Una banda bene organizzata ha rubato 32 milioni di dollari australiani ad una sala da gioco. La storia riecheggia la trama del film Ocean’s Eleven e ripropone i dubbi sull’affidabilità dei sistemi di videosorveglianza.

Questi strumenti mirati funzionano in effetti molto bene, ma se il loro controllo si sposta nelle mani sbagliate, le immagini ad alta definizione dei giocatori e delle loro carte possono rivelarsi utili proprio a quanti il sistema intende bloccare.

Nell’occasione si è rilevato anche il quasi inevitabile concorso di un dipendente infedele, con accesso alle telecamere a circuito chiuso. La possibilità di comunicare con un giocatore che da un mese puntava forte ha portato ad una partita in cui, durante otto mani di poker, è stato vinto con l’inganno l’equivalente di quasi 23 milioni di euro.
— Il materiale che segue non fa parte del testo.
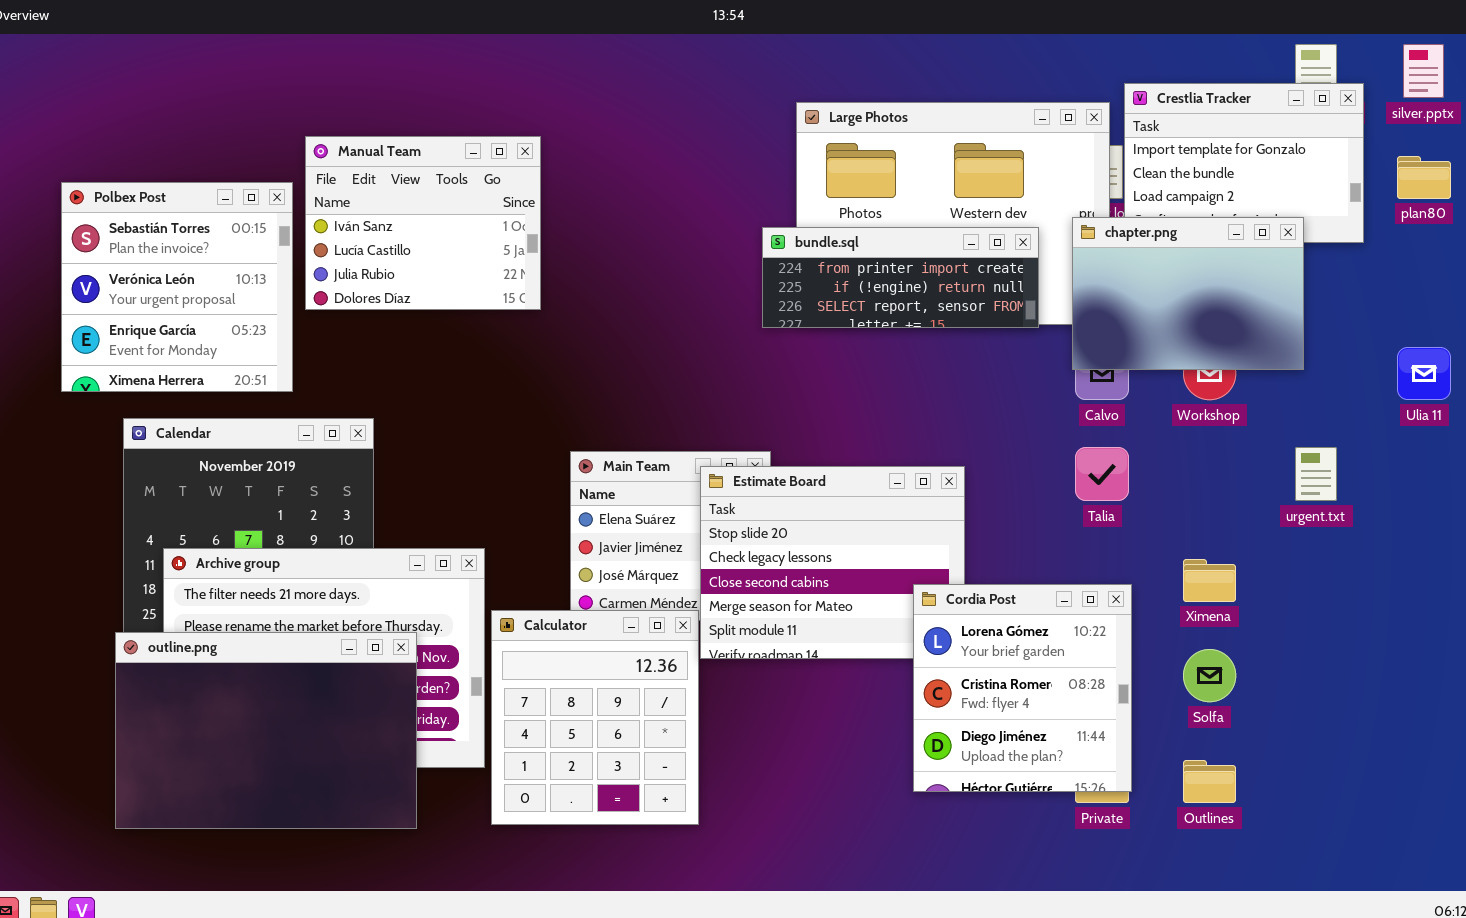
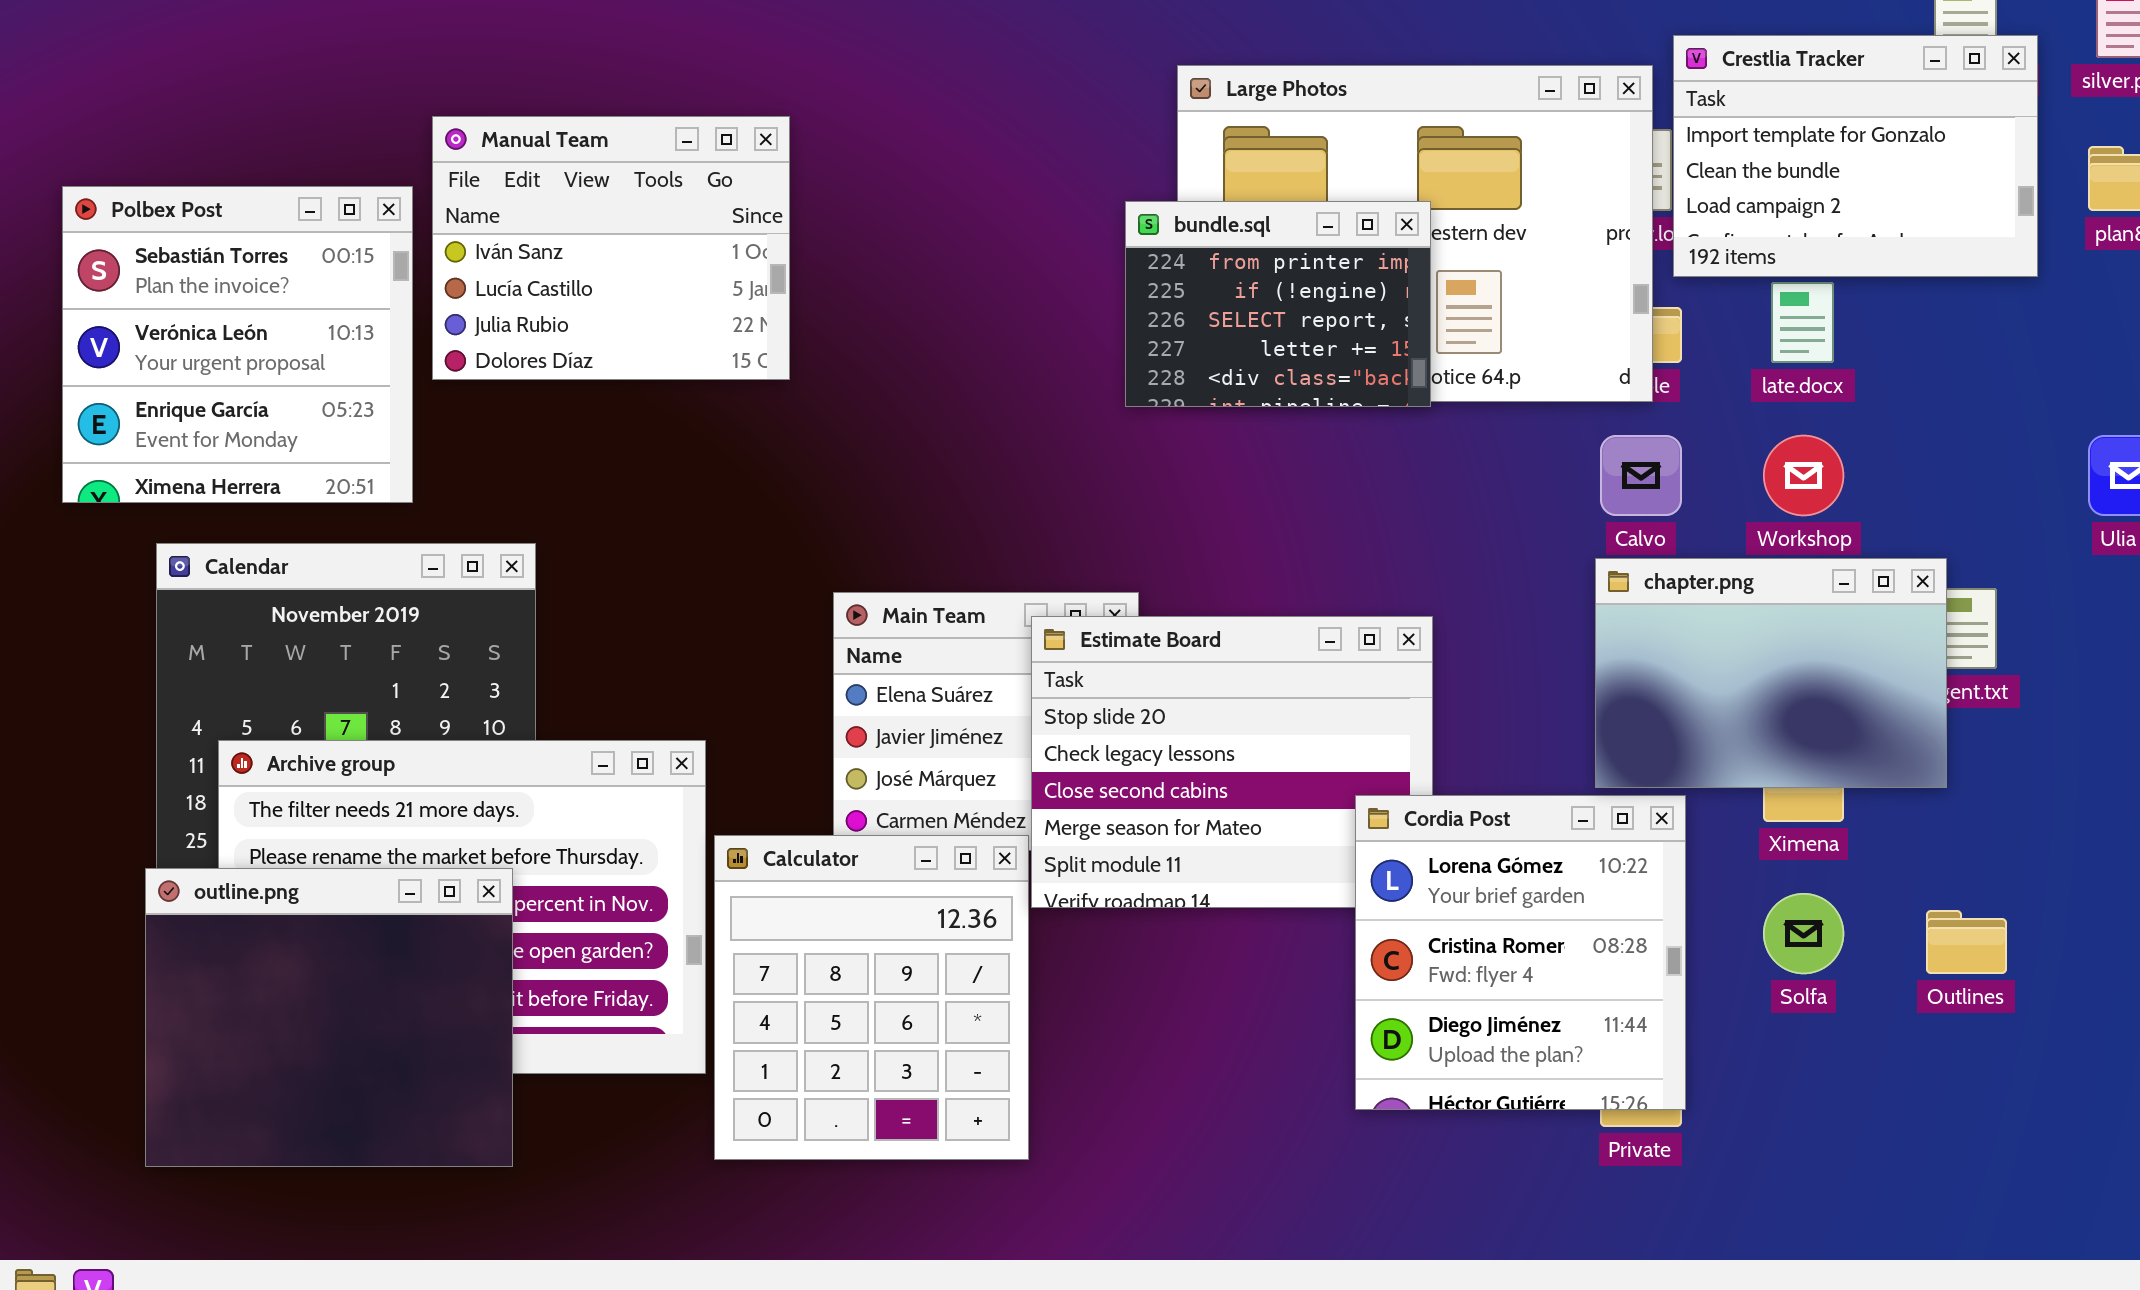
chapter.png: [1072,217,1304,370] -> [1595,558,1947,788], moved
bundle.sql: [762,227,1039,328] -> [1125,201,1431,407], resized
outline.png: [115,632,417,829] -> [145,868,513,1167], resized
Outlines: [1183,760,1236,803] -> [1926,910,2007,974], moved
Secondo alcuni esperti il vero problema dei casinò è che ritengono di avere difese perfette, mentre non è così. Si tratta di un caso evidente di percezione della sicurezza che non è basato su elementi oggettivi e misurabili. Succede infatti che molte persone abbiano ben più paura di un terremoto che del rischio di morire scivolando nel bagno di casa. L’evento infausto più frequente è di gran lunga il secondo, invece.

L’efficacia percepita delle misure di sicurezza che si mettono in atto è inoltre spesso ben distante dalla sicurezza effettivamente fornita. La presenza di uno strumento di sicurezza è spesso intesa come una buona sicurezza di per sé.

Secondo l’esperto americano di gioco d’azzardo Barron Stringfellow, una intrusione nelle reti informatiche dei casino non è implausibile né difficile. È soprattutto probabile trovare la guardia abbassata:

Se il casinò avesse controllato le trasmissioni radio, avrebbe probabilmente avuto modo di bloccare da subito il piano criminale.

Nel cibermondo sono ovviamente frequenti gli attacchi contro sale da gioco virtuali. Nel 2009 Ashley Mitchell rubò 400 miliardi di chip a Zynga (per circa 12 milioni di dollari) ma venne rintracciato a causa dell’enormità degli ammanchi. È stato condannato a due anni di carcere, più 30 settimane per una precedente ed analoga condanna in sospeso. Ancora una volta ha vinto il banco. Quello dei giurati però.